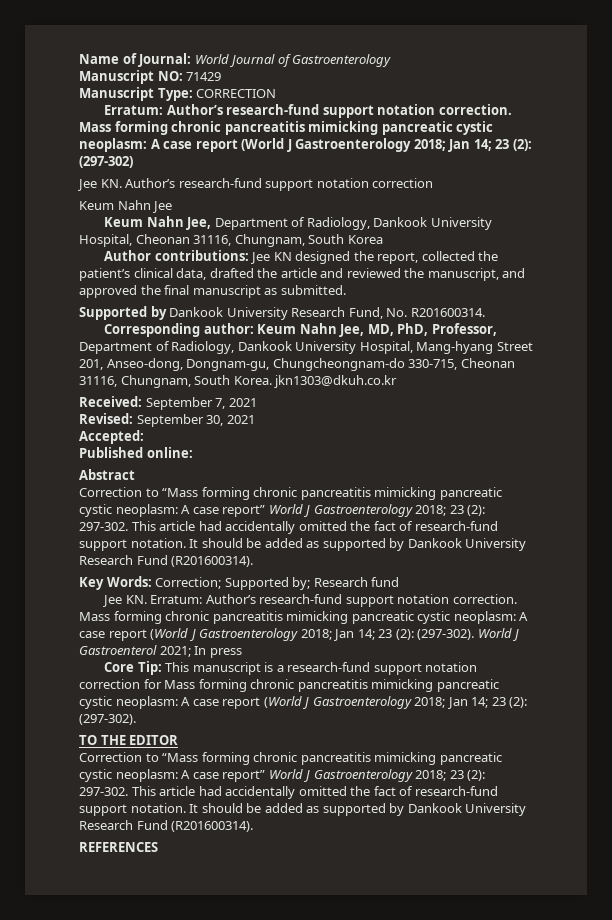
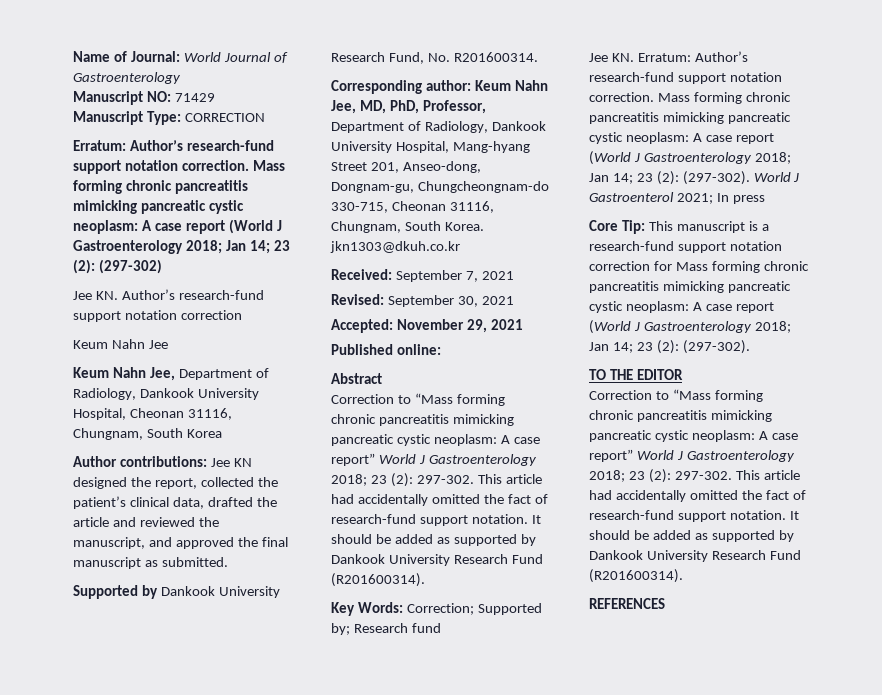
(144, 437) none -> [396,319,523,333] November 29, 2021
---
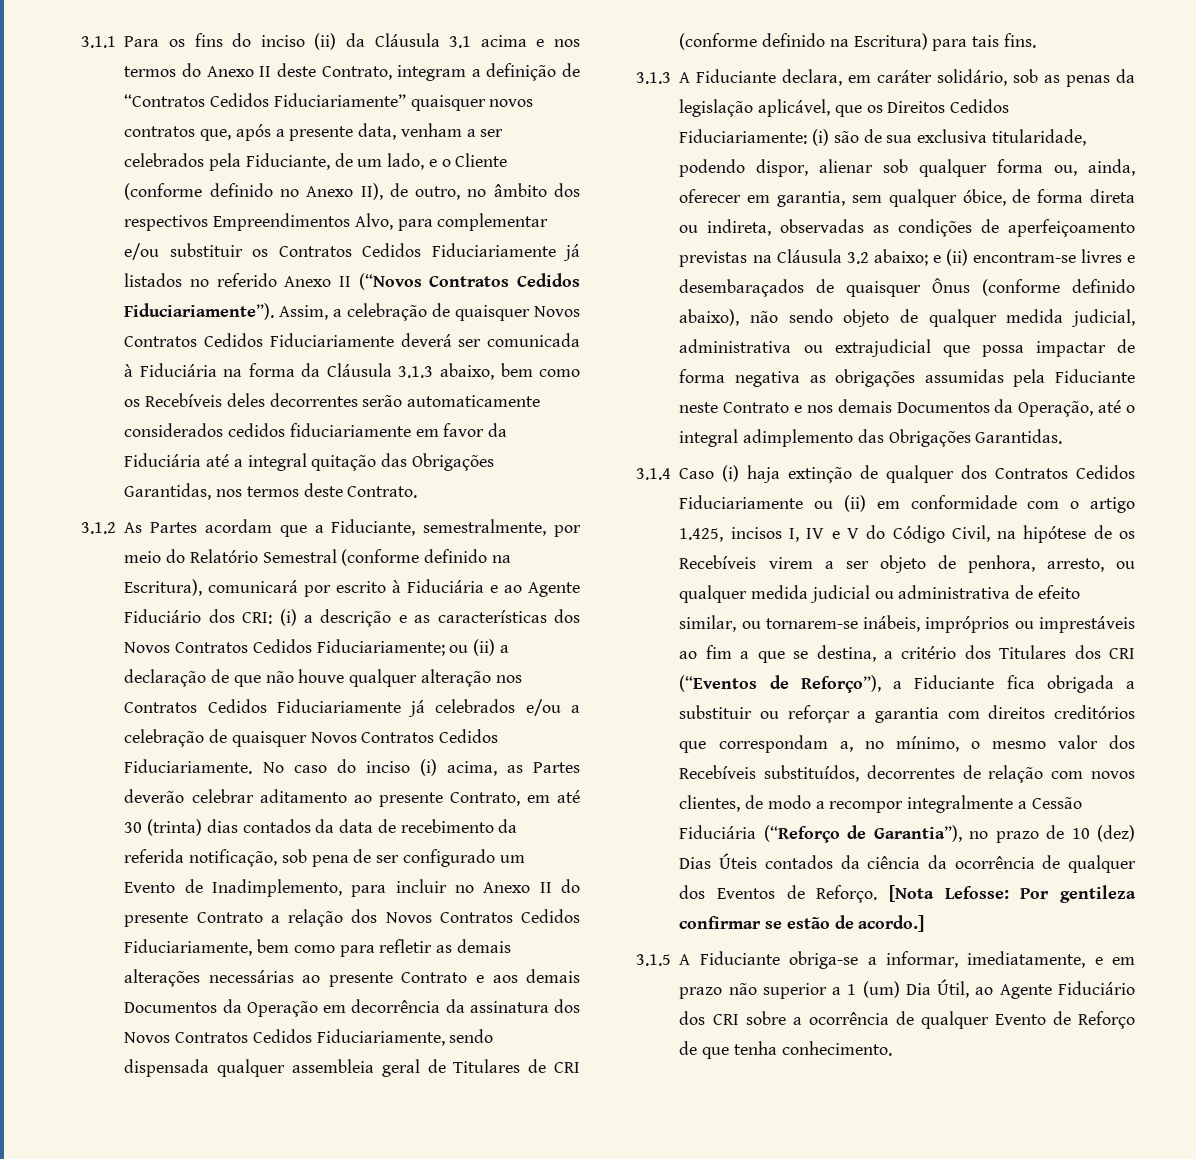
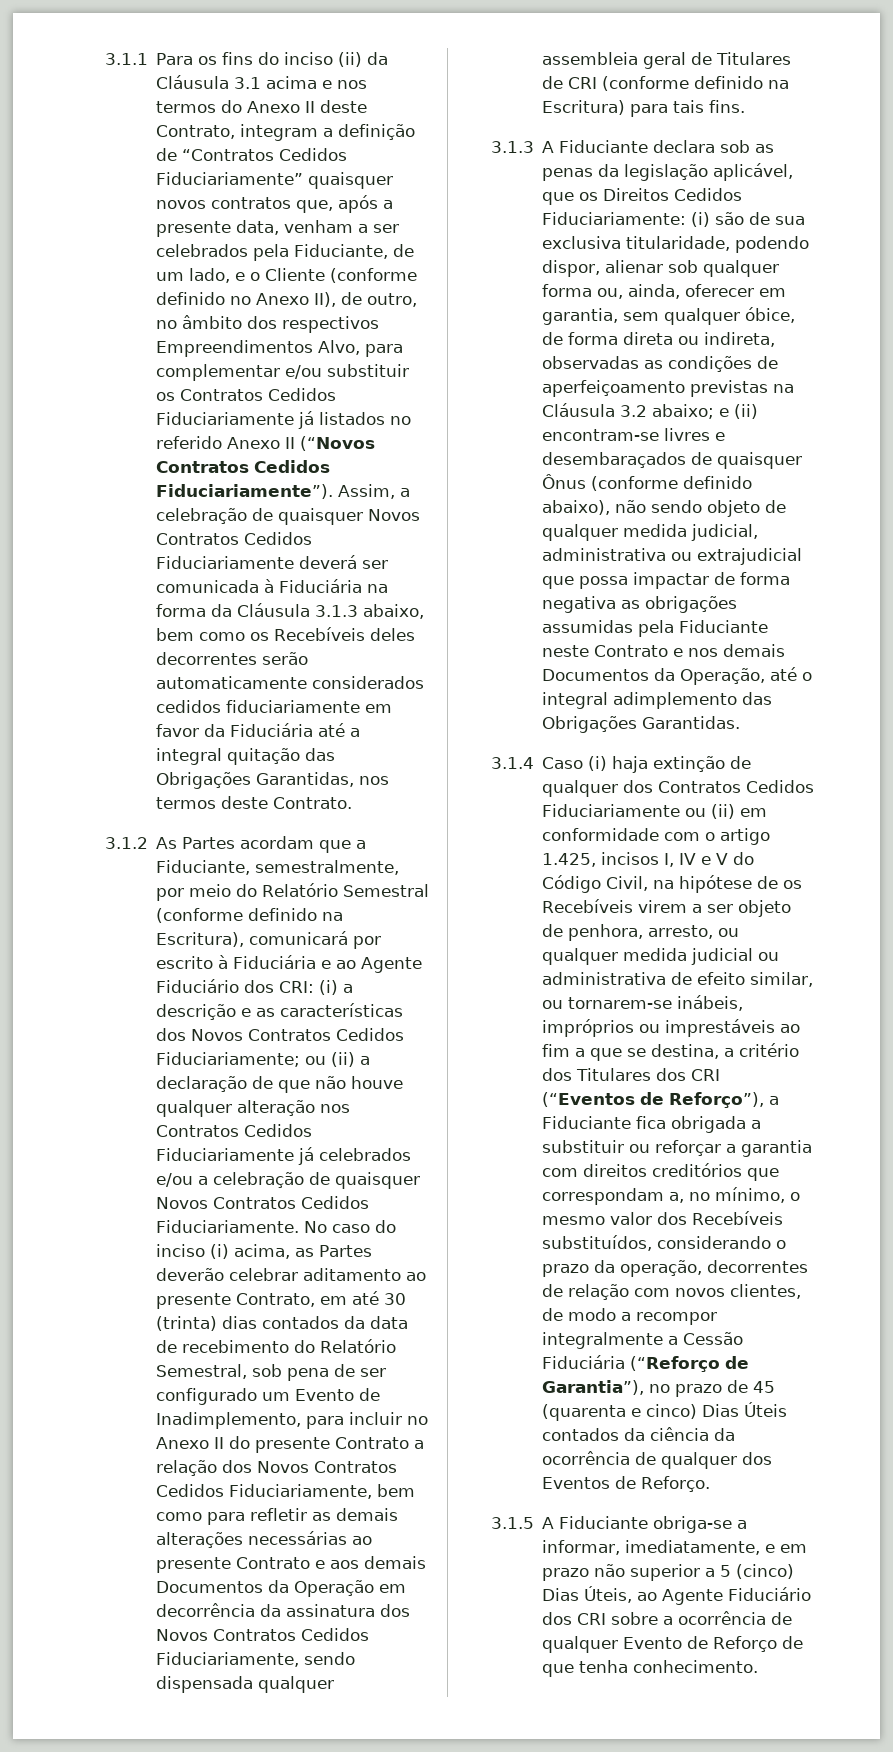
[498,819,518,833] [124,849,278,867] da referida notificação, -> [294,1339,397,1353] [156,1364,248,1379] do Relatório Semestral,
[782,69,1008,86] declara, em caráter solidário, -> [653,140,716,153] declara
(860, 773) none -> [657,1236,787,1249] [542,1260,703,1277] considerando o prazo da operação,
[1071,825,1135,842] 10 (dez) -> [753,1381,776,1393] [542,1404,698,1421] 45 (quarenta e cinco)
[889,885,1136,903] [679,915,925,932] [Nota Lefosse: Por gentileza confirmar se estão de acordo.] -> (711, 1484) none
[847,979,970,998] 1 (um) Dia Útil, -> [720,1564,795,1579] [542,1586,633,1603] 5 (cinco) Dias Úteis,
---
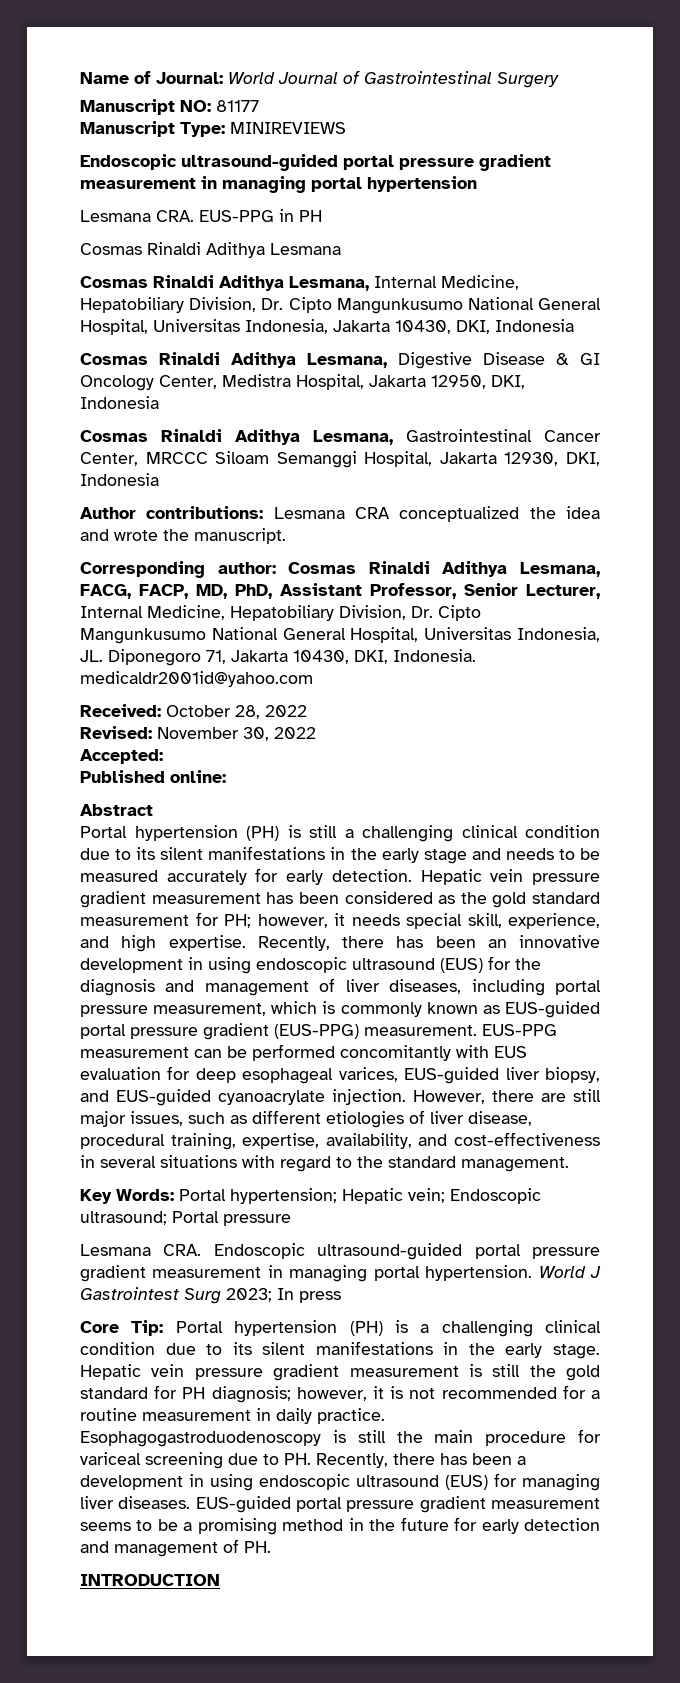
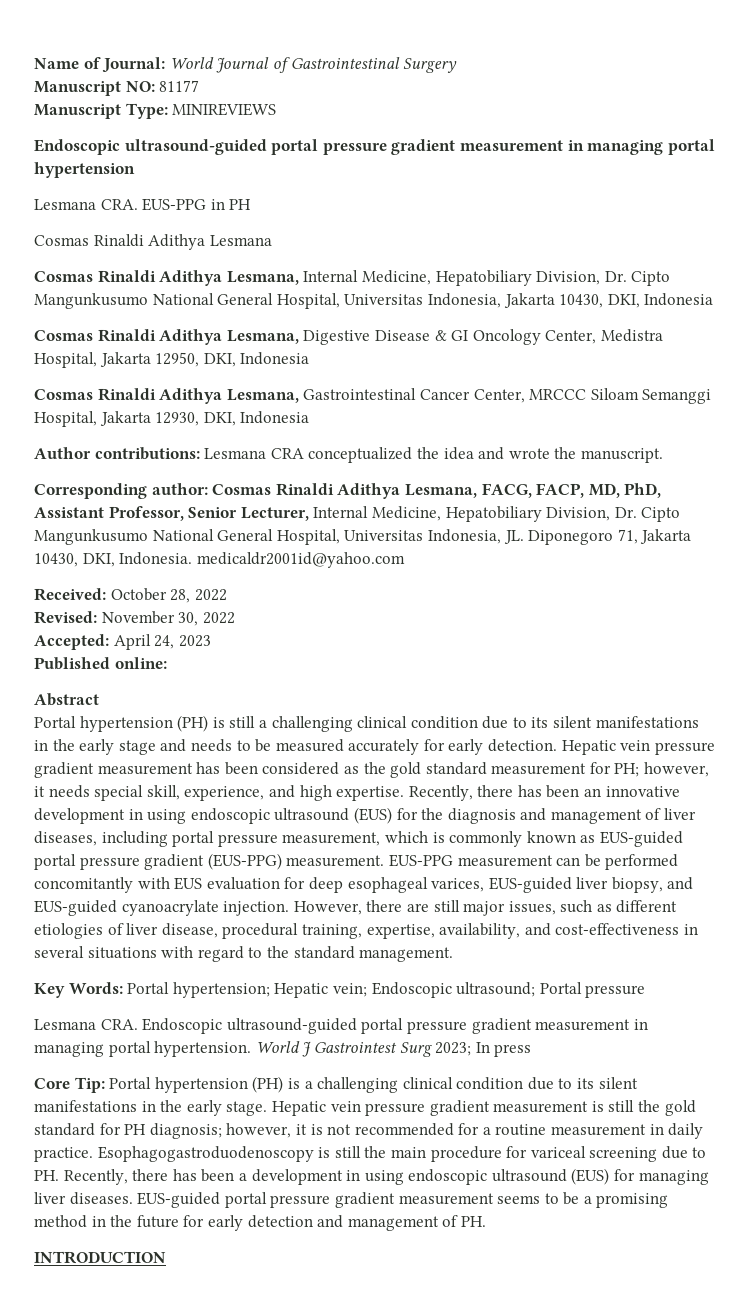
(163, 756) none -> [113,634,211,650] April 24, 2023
---
Retype the entries above exactly, but only from the line containing "[498,819,518,833] [124,849,278,867] da" through the line containing "[847,979,970,998] 1 (um)", both included.

Answer below →
[498,819,518,833] [124,849,278,867] da referida notificação, -> [294,1339,397,1353] [156,1364,248,1379] do Relatório Semestral,
[782,69,1008,86] declara, em caráter solidário, -> [653,140,716,153] declara
(860, 773) none -> [657,1236,787,1249] [542,1260,703,1277] considerando o prazo da operação,
[1071,825,1135,842] 10 (dez) -> [753,1381,776,1393] [542,1404,698,1421] 45 (quarenta e cinco)
[889,885,1136,903] [679,915,925,932] [Nota Lefosse: Por gentileza confirmar se estão de acordo.] -> (711, 1484) none
[847,979,970,998] 1 (um) Dia Útil, -> [720,1564,795,1579] [542,1586,633,1603] 5 (cinco) Dias Úteis,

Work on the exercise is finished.